Cобрал LiveUSB следуя инструкции - http://www.gentoo.org/doc/en/liveusb.xml

Система начинает грузится, но прерывается такими сообщением:

"No bootable medium found. Waithng for new devices".

"Could not finde CD to boot, something else needed!"

----------

## OSBoy

Первое, что приходит в голову:

- Биос умеет грузиться с USB - устройств? Порядок проверки устройств в биосе выставлен как надо?

- Корень (или /boot) на флешке точно помечен, как bootable ?

----------

## C0MA

Если с USB флешки грузится думаю что может.

приоритет загрузки такой:

1. USB флешка

2. HDD

CD-ROMa на устройстве нет.

Немного повозившись понял следующее.

Загрузка идет нормально до того места где кернел должен прочитать с устройства сзжатый образ rootfs. Тут и происходит затык.

Самое интересное что кернел детектит HDD, но USB флешку не видит.

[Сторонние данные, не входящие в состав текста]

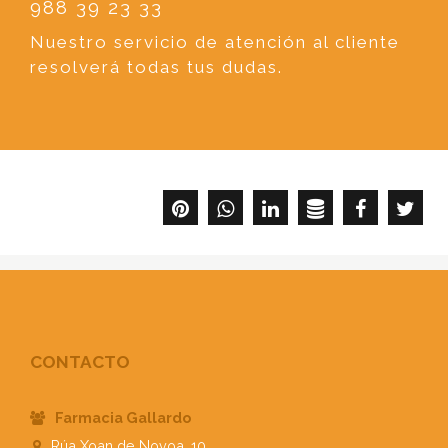
988 39 23 33
Nuestro servicio de atención al cliente
resolverá todas tus dudas.
CONTACTO
Farmacia Gallardo
Rúa Xoan de Novoa, 10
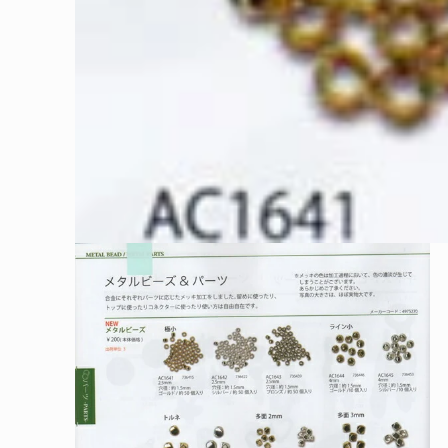
モ
ー
ダ
ル
で
メ
デ
ィ
ア
(1)
を
開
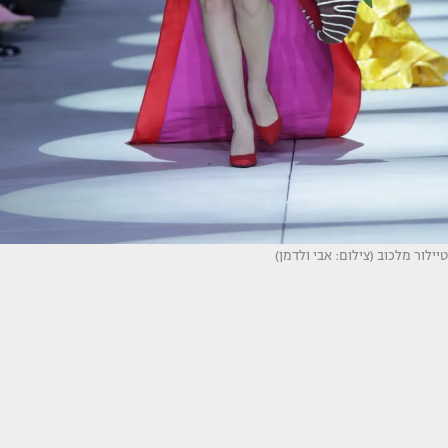
טיילור מלכוב (צילום: אבי ולדמן)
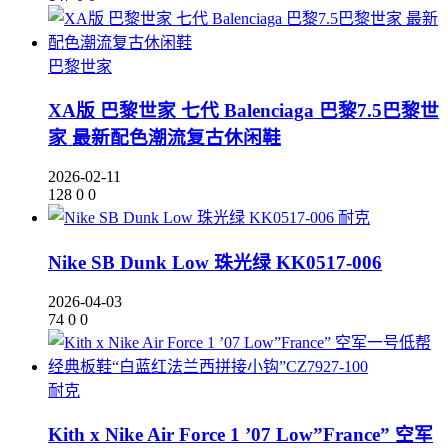
巴黎世家
XA版 巴黎世家 七代 Balenciaga 巴黎7.5巴黎世
家 最新配色潮流复古休闲鞋
2026-02-11
128
0
0
耐克
Nike SB Dunk Low 珠光绿 KK0517-006
2026-04-03
74
0
0
耐克
Kith x Nike Air Force 1 ’07 Low”France” 空军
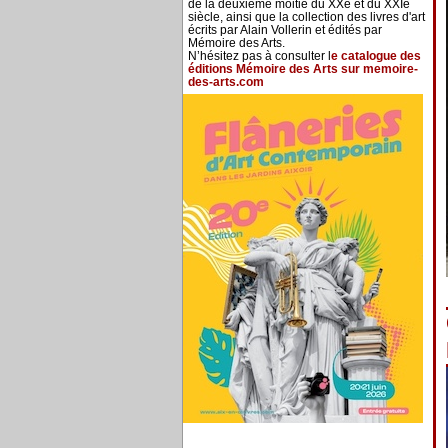
de la deuxième moitié du XXe et du XXIe
siècle, ainsi que la collection des livres d'art
écrits par Alain Vollerin et édités par
Mémoire des Arts.
N’hésitez pas à consulter l
e catalogue des
éditions Mémoire des Arts sur memoire-
des-arts.com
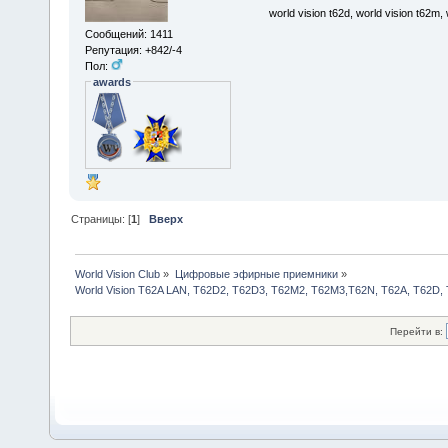
world vision t62d, world vision t62m, 
Сообщений: 1411
Репутация: +842/-4
Пол:
awards
Страницы: [
1
]
Вверх
World Vision Club
»
Цифровые эфирные приемники
»
World Vision T62A LAN, T62D2, T62D3, T62M2, T62M3,T62N, T62A, T62D,
Перейти в:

Эту же проблему обсуждали на главном, англ. версии форума. Но однозначного ответа не нашли.

----------

## Laitr Keiows

Обязательно нужно использовать 2006.0 minimal CD, c новыми не работает.

----------

## s-worm

Я кажеться понял почему - он не может найти /

сл-но либо не хватает модулей ядра, либо нужно перебирать скрипты (возможно udev)

----------

## C0MA

Все намного интереснее...

https://bugs.gentoo.org/show_bug.cgi?id=173117

----------